キャラクターを扱っていると、何となく作品の性格がわかるようになる。たとえば「ONE PIECE」や「NARUTO」は、玩具よりもゲームの方がよく売れる。ゲームのこの部分にツボがあり、うまく触ればユーザーに響くとわかってくる。

ちょっと高飛車な言い方だが、当社にライセンスやキャラクターを預けていただけると、その子の長所も短所もつぶさに分かるし、短所の伸ばし方を提案できる。海外展開まで意識した育成プランをライセンサーと一緒に考えられるというのが、最近の当社の特徴になっている。

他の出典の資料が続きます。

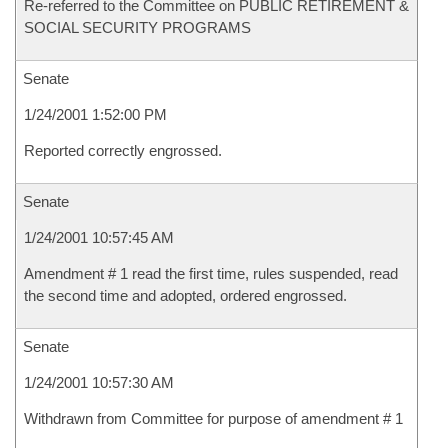
Re-referred to the Committee on PUBLIC RETIREMENT &
SOCIAL SECURITY PROGRAMS
Senate
1/24/2001 1:52:00 PM
Reported correctly engrossed.
Senate
1/24/2001 10:57:45 AM
Amendment # 1 read the first time, rules suspended, read
the second time and adopted, ordered engrossed.
Senate
1/24/2001 10:57:30 AM
Withdrawn from Committee for purpose of amendment # 1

長年、ガンダムの人気を支えてきたガンプラ。田口社長は定番作品ほど、工夫を凝らせばユーザーは再び戻ってくると語る。
©創通・サンライズ

──2015年度は「妖怪ウォッチ」ブームの反動もあり、減収減益となった。浮き沈みの激しい業態を経営する難しさとは。

こんなことを言ったら株主に怒られるかもしれないが、ビジネスの価値はお客様が決めるからコントロールが難しい。大ブレーク自体は好ましいことだが、ブームには必ず沈静化する時期が来る。

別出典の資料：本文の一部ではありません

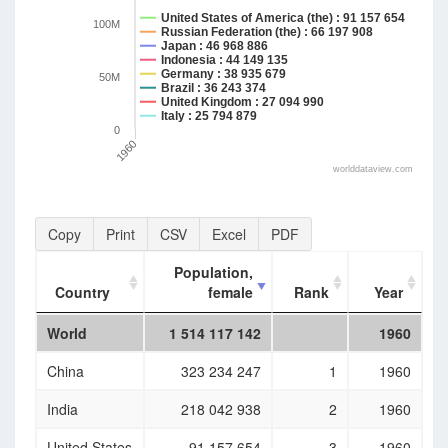
United States of America (the) : 91 157 654
100M
Russian Federation (the) : 66 197 908
Japan : 46 968 886
Indonesia : 44 149 135
Germany : 38 935 679
50M
Brazil : 36 243 374
United Kingdom : 27 094 990
Italy : 25 794 879
0
1960
worlddataview.com
Copy
Print
CSV
Excel
PDF
Population,
Country
female
Rank
Year
Country
Population,
Rank
Year
World
1 514 117 142
1960
female
China
323 234 247
1
1960
India
218 042 938
2
1960
United States
91 157 654
3
1960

妖怪ウォッチは、今また盛り上がっているから安定化という表現がふさわしい。実は妖怪ウォッチがヒットしたことで、スーパー戦隊や仮面ライダー、プリキュアとカニバリが起きてしまっていた。

妖怪ウォッチは近年まれに見る超ヒット

これはいいことだと思っている。キャラクターの担当者は差別化の要素を必死で考えるようになる。そこにイノベーションが起きると、一段と面白くなる。だから「これ(ほかの作品のヒットなど)がなかったら、うちの子はもっと元気だった」という言い訳は健全じゃない。お客様である子ども達にとって、おカネを使う優先順位が高かったのが妖怪ウォッチだった。この事実を甘んじて受け止める必要がある。

それでも、他のキャラクターの開発をがんばってイノベーションが起きれば、自然と手を伸ばしてくれるようになる。定番キャラクターほどファンの地盤があり、既存ユーザーは良さがわかっているから戻ってくる。2月からは仮面ライダーの人気が復活している。

株主からは業績の波を「うまくコントロールしろ」と言われてしまうが、営業利益500億円をボトムラインに高い水準を維持することが目標だ。簡単にポスト妖怪ウォッチみたいなものは出てこない。